# What is being asked:
Which lines in the items below contain the word "cidade"? Pull out each of them, treating uppercase and lowercase as different.

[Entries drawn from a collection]
-- Opening Marker --
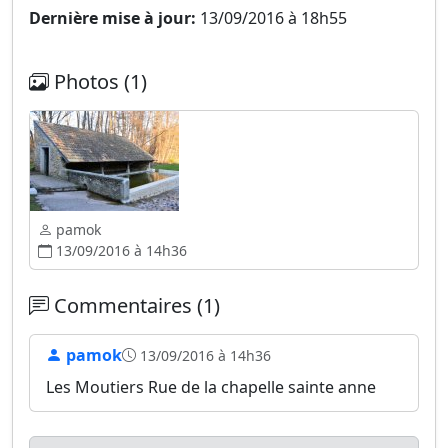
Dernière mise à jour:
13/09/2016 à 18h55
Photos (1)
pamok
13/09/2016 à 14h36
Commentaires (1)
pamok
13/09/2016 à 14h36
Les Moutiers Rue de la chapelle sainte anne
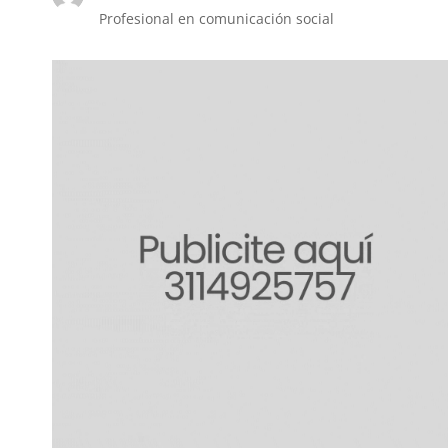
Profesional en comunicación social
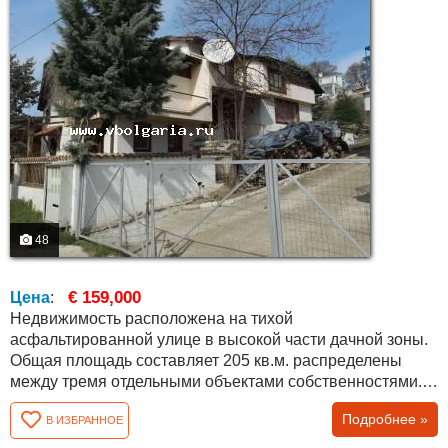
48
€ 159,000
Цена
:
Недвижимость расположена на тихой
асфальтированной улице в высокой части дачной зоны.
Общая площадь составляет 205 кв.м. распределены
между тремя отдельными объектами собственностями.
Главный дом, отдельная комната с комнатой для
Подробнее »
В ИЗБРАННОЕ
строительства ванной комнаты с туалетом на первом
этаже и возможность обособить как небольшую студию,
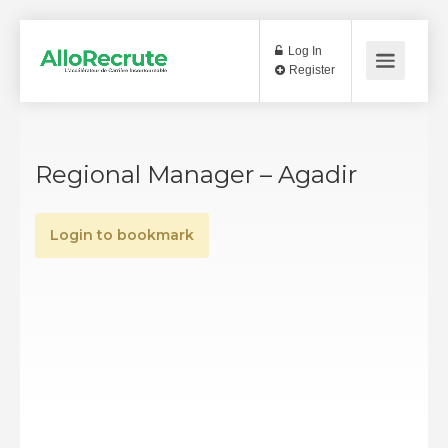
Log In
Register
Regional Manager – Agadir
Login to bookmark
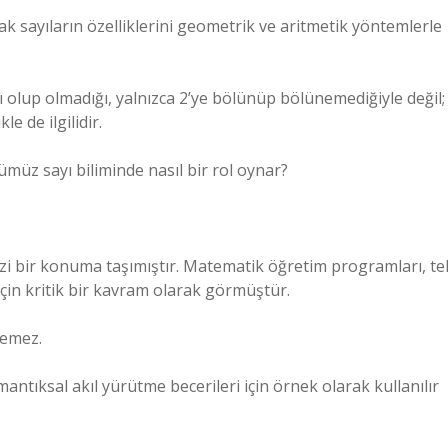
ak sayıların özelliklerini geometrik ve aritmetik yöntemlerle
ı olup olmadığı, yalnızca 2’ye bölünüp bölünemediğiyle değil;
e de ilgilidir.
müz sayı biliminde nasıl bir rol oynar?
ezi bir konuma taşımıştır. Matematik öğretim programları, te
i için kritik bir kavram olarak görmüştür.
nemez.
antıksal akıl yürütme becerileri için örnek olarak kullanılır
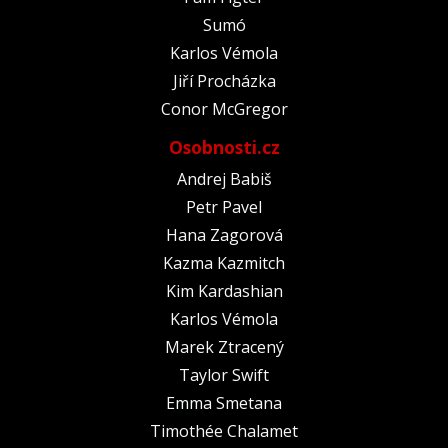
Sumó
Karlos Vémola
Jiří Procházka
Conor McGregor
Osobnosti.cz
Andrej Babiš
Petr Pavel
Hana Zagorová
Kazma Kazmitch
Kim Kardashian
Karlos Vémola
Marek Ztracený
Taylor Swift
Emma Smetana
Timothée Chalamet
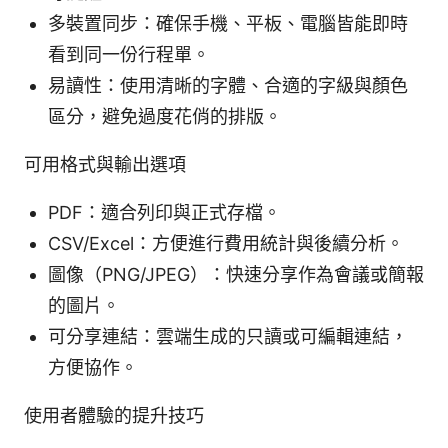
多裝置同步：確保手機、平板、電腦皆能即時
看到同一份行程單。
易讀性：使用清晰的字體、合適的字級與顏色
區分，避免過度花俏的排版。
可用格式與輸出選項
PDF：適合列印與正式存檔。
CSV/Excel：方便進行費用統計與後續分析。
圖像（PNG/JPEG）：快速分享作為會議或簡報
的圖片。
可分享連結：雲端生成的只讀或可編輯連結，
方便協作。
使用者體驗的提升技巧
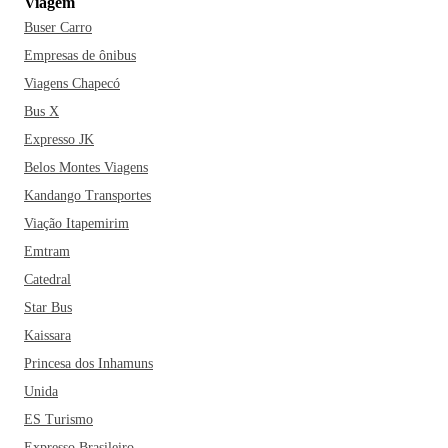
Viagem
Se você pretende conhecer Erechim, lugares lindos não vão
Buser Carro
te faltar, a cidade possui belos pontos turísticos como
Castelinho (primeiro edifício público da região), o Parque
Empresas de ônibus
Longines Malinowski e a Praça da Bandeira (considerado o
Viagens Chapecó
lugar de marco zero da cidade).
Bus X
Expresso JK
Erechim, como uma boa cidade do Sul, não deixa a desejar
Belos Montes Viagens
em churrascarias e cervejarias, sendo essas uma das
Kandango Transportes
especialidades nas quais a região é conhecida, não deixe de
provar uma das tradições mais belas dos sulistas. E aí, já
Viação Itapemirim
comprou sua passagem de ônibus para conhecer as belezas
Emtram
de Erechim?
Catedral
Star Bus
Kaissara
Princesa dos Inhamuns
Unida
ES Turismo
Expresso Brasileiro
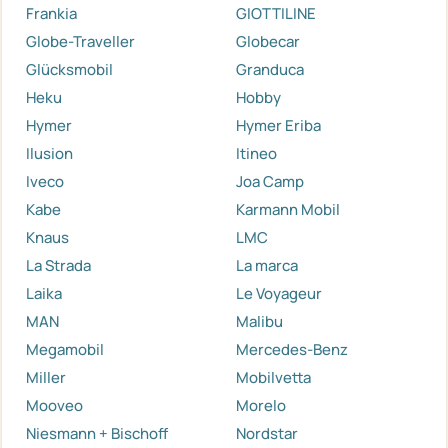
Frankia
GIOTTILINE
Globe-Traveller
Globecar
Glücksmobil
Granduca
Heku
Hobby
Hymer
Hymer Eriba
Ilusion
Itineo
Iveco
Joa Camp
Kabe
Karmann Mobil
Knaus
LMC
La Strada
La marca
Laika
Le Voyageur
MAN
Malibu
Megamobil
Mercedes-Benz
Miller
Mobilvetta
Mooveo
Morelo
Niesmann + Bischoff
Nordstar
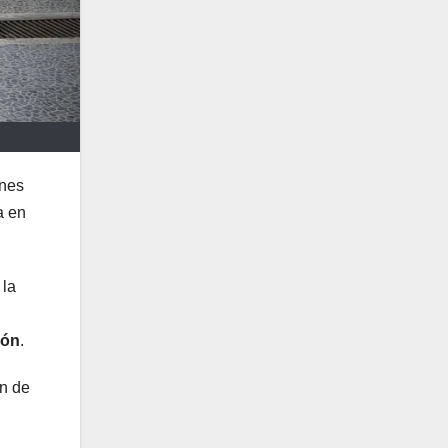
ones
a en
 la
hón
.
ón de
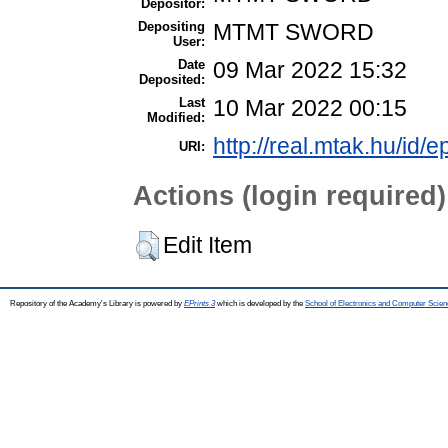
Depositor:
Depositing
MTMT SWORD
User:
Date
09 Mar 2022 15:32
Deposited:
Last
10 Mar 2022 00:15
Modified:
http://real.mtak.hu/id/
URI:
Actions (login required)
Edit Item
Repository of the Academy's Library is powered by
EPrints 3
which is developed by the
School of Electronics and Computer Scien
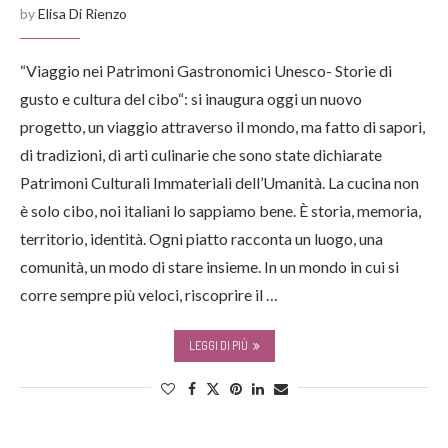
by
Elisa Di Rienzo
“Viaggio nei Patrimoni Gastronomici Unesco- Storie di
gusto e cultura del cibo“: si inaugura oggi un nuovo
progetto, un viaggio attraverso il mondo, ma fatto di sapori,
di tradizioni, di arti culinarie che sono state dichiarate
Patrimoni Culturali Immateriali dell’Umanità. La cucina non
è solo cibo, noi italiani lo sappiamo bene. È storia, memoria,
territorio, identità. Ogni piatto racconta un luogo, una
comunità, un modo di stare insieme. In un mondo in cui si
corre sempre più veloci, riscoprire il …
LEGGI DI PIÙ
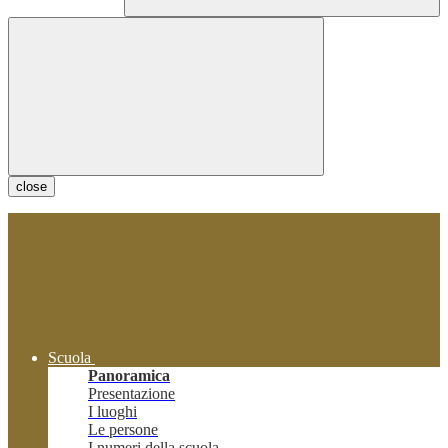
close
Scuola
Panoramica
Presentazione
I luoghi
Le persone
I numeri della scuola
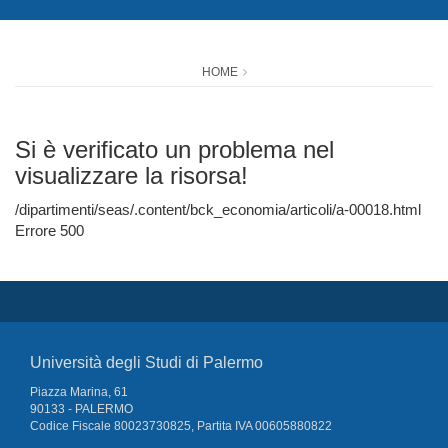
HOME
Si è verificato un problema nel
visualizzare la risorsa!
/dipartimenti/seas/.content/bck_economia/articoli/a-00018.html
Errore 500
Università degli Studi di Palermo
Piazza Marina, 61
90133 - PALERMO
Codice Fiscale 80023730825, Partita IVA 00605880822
-- Closing Marker --
# Response to this task:
te faltar, a cidade possui belos pontos turísticos como
lugar de marco zero da cidade).
Erechim, como uma boa cidade do Sul, não deixa a desejar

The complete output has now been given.